Barrhead-Westlock

Defunct provincial electoral district
- Legislature: Legislative Assembly of Alberta
- District created: 1993
- District abolished: 2004
- First contested: 1993
- Last contested: 2001

= Barrhead-Westlock =

Defunct provincial electoral district in Alberta, Canada

Barrhead-Westlock was a provincial electoral district in Alberta, Canada, mandated to return a single member to the Legislative Assembly of Alberta using the first-past-the-post method of voting from 1993 to 2004.

==History==

===Boundary history===
Barrhead-Westlock was created from Barrhead, Westlock-Sturgeon and a small portion of Athabasca-Lac La Biche in 1993. Its largest communities were its namesake towns Barrhead and Westlock, as well as the town of Swan Hills. Its boundaries remained unchanged in the redistribution that took effect in 1997.

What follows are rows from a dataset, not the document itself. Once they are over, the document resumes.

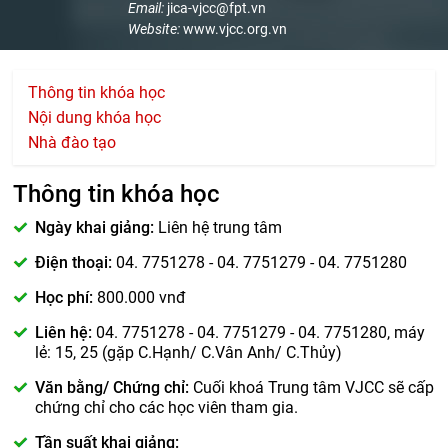
Email:
jica-vjcc@fpt.vn
Website:
www.vjcc.org.vn
Thông tin khóa học
Nội dung khóa học
Nhà đào tạo
Thông tin khóa học
Ngày khai giảng:
Liên hệ trung tâm
Điện thoại:
04. 7751278 - 04. 7751279 - 04. 7751280
Học phí:
800.000 vnđ
Liên hệ:
04. 7751278 - 04. 7751279 - 04. 7751280, máy
lẻ: 15, 25 (gặp C.Hạnh/ C.Vân Anh/ C.Thủy)
Văn bằng/ Chứng chỉ:
Cuối khoá Trung tâm VJCC sẽ cấp
chứng chỉ cho các học viên tham gia.
Tần suất khai giảng: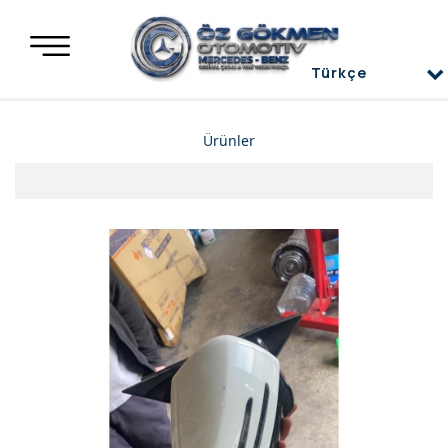
Türkçe
Türkçe
Ürünler
العربية
Deutsch
Mercedes Yedek Parça
English
Mercedes Motor Aksamları ve Komple Motorlar
Mercedes Difransiyel
Mercedes Üst Kapaklar
Mercedes Direksiyon Power
Mercedes Radyatör ve İnterkol
Mercedes Ön ve Arka Tampon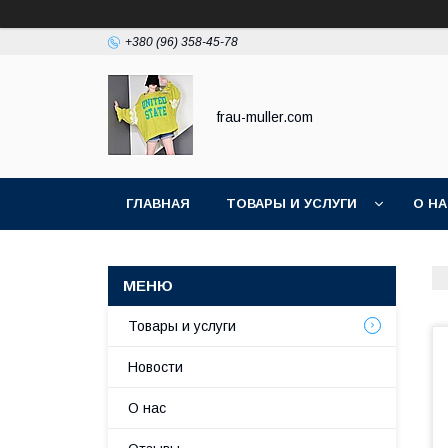
+380 (96) 358-45-78
frau-muller.com
ГЛАВНАЯ
ТОВАРЫ И УСЛУГИ
О Н
Товары и услуги
Новости
О нас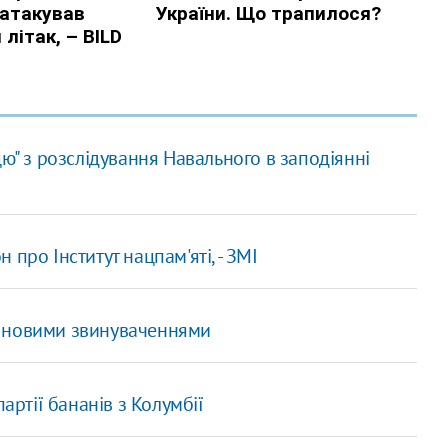
ю" з розслідування Навального в заподіянні
про Інститут нацпам'яті, - ЗМІ
а новими звинуваченнями
артії бананів з Колумбії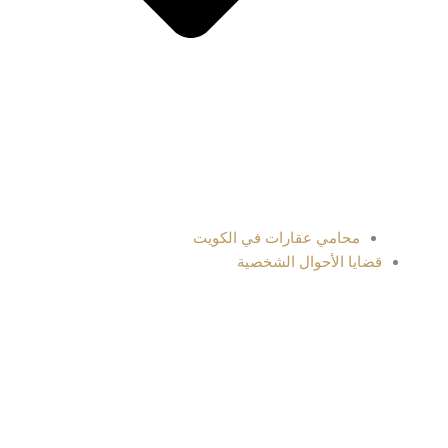
محامي عقارات في الكويت
قضايا الأحوال الشخصية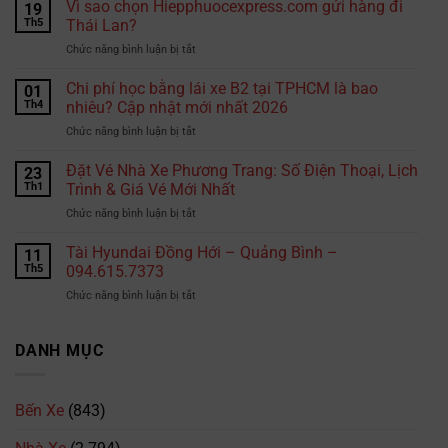
lộ
Vì sao chọn Hiepphuocexpress.com gửi hàng đi
19
1A
Th5
Thái Lan?
có
ở
Chức năng bình luận bị tắt
camera
Vì
phạt
sao
Chi phí học bằng lái xe B2 tại TPHCM là bao
nguội
01
chọn
không?
Th4
nhiêu? Cập nhật mới nhất 2026
Hiepphuocexpress.com
Những
ở
Chức năng bình luận bị tắt
gửi
đoạn
Chi
hàng
đường
phí
Đặt Vé Nhà Xe Phương Trang: Số Điện Thoại, Lịch
đi
23
tài
học
Thái
Th1
Trình & Giá Vé Mới Nhất
xế
bằng
Lan?
cần
ở
Chức năng bình luận bị tắt
lái
đặc
Đặt
xe
biệt
Vé
Tài Hyundai Đồng Hới – Quảng Bình –
B2
11
lưu
Nhà
tại
Th5
094.615.7373
ý
Xe
TPHCM
ở
Chức năng bình luận bị tắt
Phương
là
Tài
Trang:
bao
Hyundai
Số
nhiêu?
Đồng
DANH MỤC
Điện
Cập
Hới
Thoại,
nhật
–
Lịch
mới
Quảng
Trình
nhất
Bến Xe
(843)
Bình
&
2026
–
Giá
094.615.7373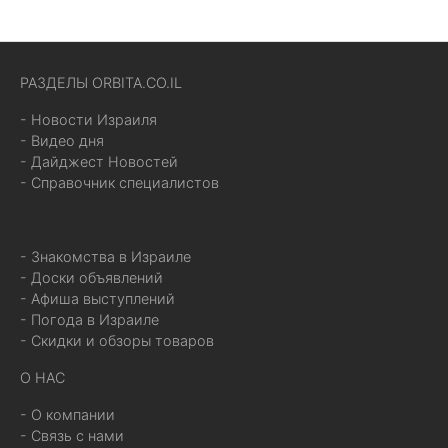
РАЗДЕЛЫ ORBITA.CO.IL
- Новости Израиля
- Видео дня
- Дайджест Новостей
- Справочник специалистов
- Знакомства в Израиле
- Доски объявлений
- Афиша выступлений
- Погода в Израиле
- Скидки и обзоры товаров
О НАС
- О компании
- Связь с нами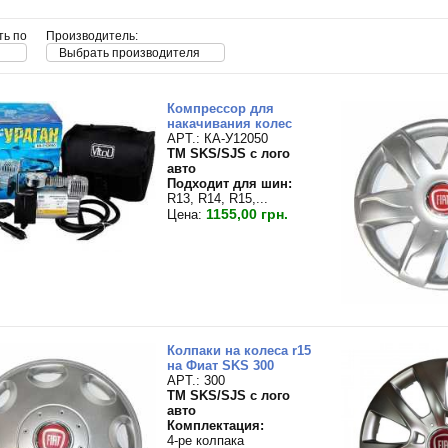
ть по
Производитель:
Выбрать производителя
Компрессор для
накачивания колес
APT.: КА-У12050
TM SKS/SJS с лого
авто
Подходит для шин:
R13, R14, R15,...
1155,00 грн.
Цена:
Колпаки на колеса r15
на Фиат SKS 300
APT.: 300
TM SKS/SJS с лого
авто
Комплектация:
4-ре колпака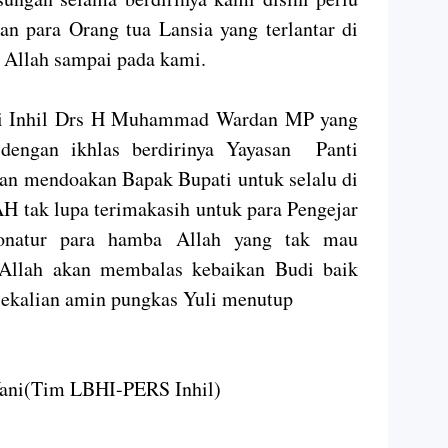
n para Orang tua Lansia yang terlantar di
n Allah sampai pada kami.
ti Inhil Drs H Muhammad Wardan MP yang
dengan ikhlas berdirinya Yayasan Panti
an mendoakan Bapak Bupati untuk selalu di
 tak lupa terimakasih untuk para Pengejar
natur para hamba Allah yang tak mau
Allah akan membalas kebaikan Budi baik
Sekalian amin pungkas Yuli menutup
Yani(Tim LBHI-PERS Inhil)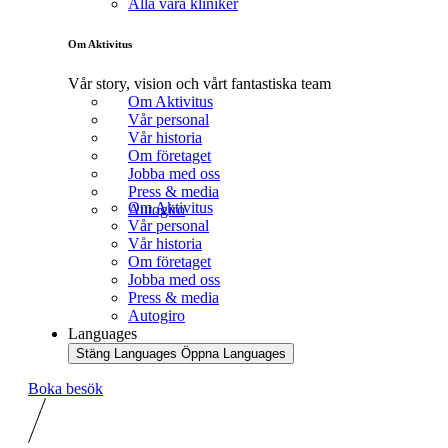
Alla våra kliniker
Om Aktivitus
Vår story, vision och vårt fantastiska team
Om Aktivitus
Vår personal
Vår historia
Om företaget
Jobba med oss
Press & media
Om Aktivitus
Autogiro
Vår personal
Vår historia
Om företaget
Jobba med oss
Press & media
Autogiro
Languages
Stäng Languages
Öppna Languages
Boka besök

The riding was replaced by Barrhead-Morinville-Westlock in the 2003 electoral boundary re-distribution, which covered the entire area of Barrhead-Westlock and a small portion of Redwater.

===Representation history===

Members of the Legislative Assembly for Barrhead-Westlock
Assembly: Years; Member; Party
See Barrhead 1971-1993 and Westlock-Sturgeon 1986-1993.
23rd: 1993-1997; Ken Kowalski; Progressive Conservative
24th: 1997-2001
25th: 2001-2004
See Barrhead-Morinville-Westlock electoral district from 2004-2019

Barrhead-Westlock's only MLA was Ken Kowalski, who had already served as the Progressive Conservative member for Barrhead since 1979.

After the 1997 election, Kowalski became the 11th Speaker of the Legislative Assembly.

When Barrhead-Westlock was abolished for the 2004 election, Kowalski continued his political career, serving two more terms in the new riding of Barrhead-Morinville-Westlock as MLA and Speaker of the Assembly.

==Election results==

===1993===

v; t; e; 1993 Alberta general election
| Party | Candidate | Votes | % | ±% |
|  | Progressive Conservative | Ken Kowalski | 6,312 | 55.04% | – |
|  | Liberal | Dale Greig | 3,309 | 28.85% | – |
|  | New Democratic | Harold Wharton | 1,076 | 9.38% | – |
|  | Social Credit | Dale Harris | 561 | 4.89% | – |
|  | Confederation of Regions | Adam Hauch | 143 | 1.25% | – |
|  | Independent | Leonard Stahl | 79 | 0.58% | – |
| Total valid votes |  |  | 11,468 | – | – |
| Rejected, spoiled and declined |  |  | 25 | – | – |
| Registered electors / turnout |  |  | 16,439 | 69.91% | – |
|  | Progressive Conservative pickup new district. |  |  |  |  |  |  |
Source(s) Source: "Barrhead-Westlock Official Results 1993 Alberta general election". Alberta Heritage Community Foundation. Retrieved May 21, 2020.

===1997===

v; t; e; 1997 Alberta general election
| Party | Candidate | Votes | % | ±% |
|  | Progressive Conservative | Ken Kowalski | 6,195 | 60.66% | +5.62% |
|  | Liberal | Dale Greig | 2,130 | 20.86% | -7.99% |
|  | Social Credit | J. Harvey Yuill | 1,244 | 12.18% | +7.29% |
|  | New Democratic | Joe Woytowich | 643 | 6.30% | -3.08% |
| Total valid votes |  |  | 10,212 | – | – |
| Rejected, spoiled and declined |  |  | 29 | – | – |
| Registered electors / turnout |  |  | 16,778 | 61.04% | -8.87% |
|  | Progressive Conservative hold |  | Swing |  | +6.81% |
Source(s) Source: "Barrhead-Westlock Official Results 1997 Alberta general election". Alberta Heritage Community Foundation. Retrieved May 21, 2020.

===2001===

v; t; e; 2001 Alberta general election
| Party | Candidate | Votes | % | ±% |
|  | Progressive Conservative | Ken Kowalski | 7,183 | 69.31% | +8.65% |
|  | Social Credit | Jeff Willerton | 1,352 | 13.05% | +0.87% |
|  | Liberal | Laurie Hodge | 1,259 | 12.15% | -8.71% |
|  | New Democratic | Suzanne Forbes | 569 | 5.49% | -0.81% |
| Total valid votes |  |  | 10,401 | – | – |
| Rejected, spoiled and declined |  |  | 38 | – | – |
| Registered electors / turnout |  |  | 16,794 | 61.93% | +0.89% |
|  | Progressive Conservative hold |  | Swing |  | +3.89% |
Source(s) Source: "Barrhead-Westlock Official Results 2001 Alberta general election". Alberta Heritage Community Foundation. Retrieved May 21, 2020.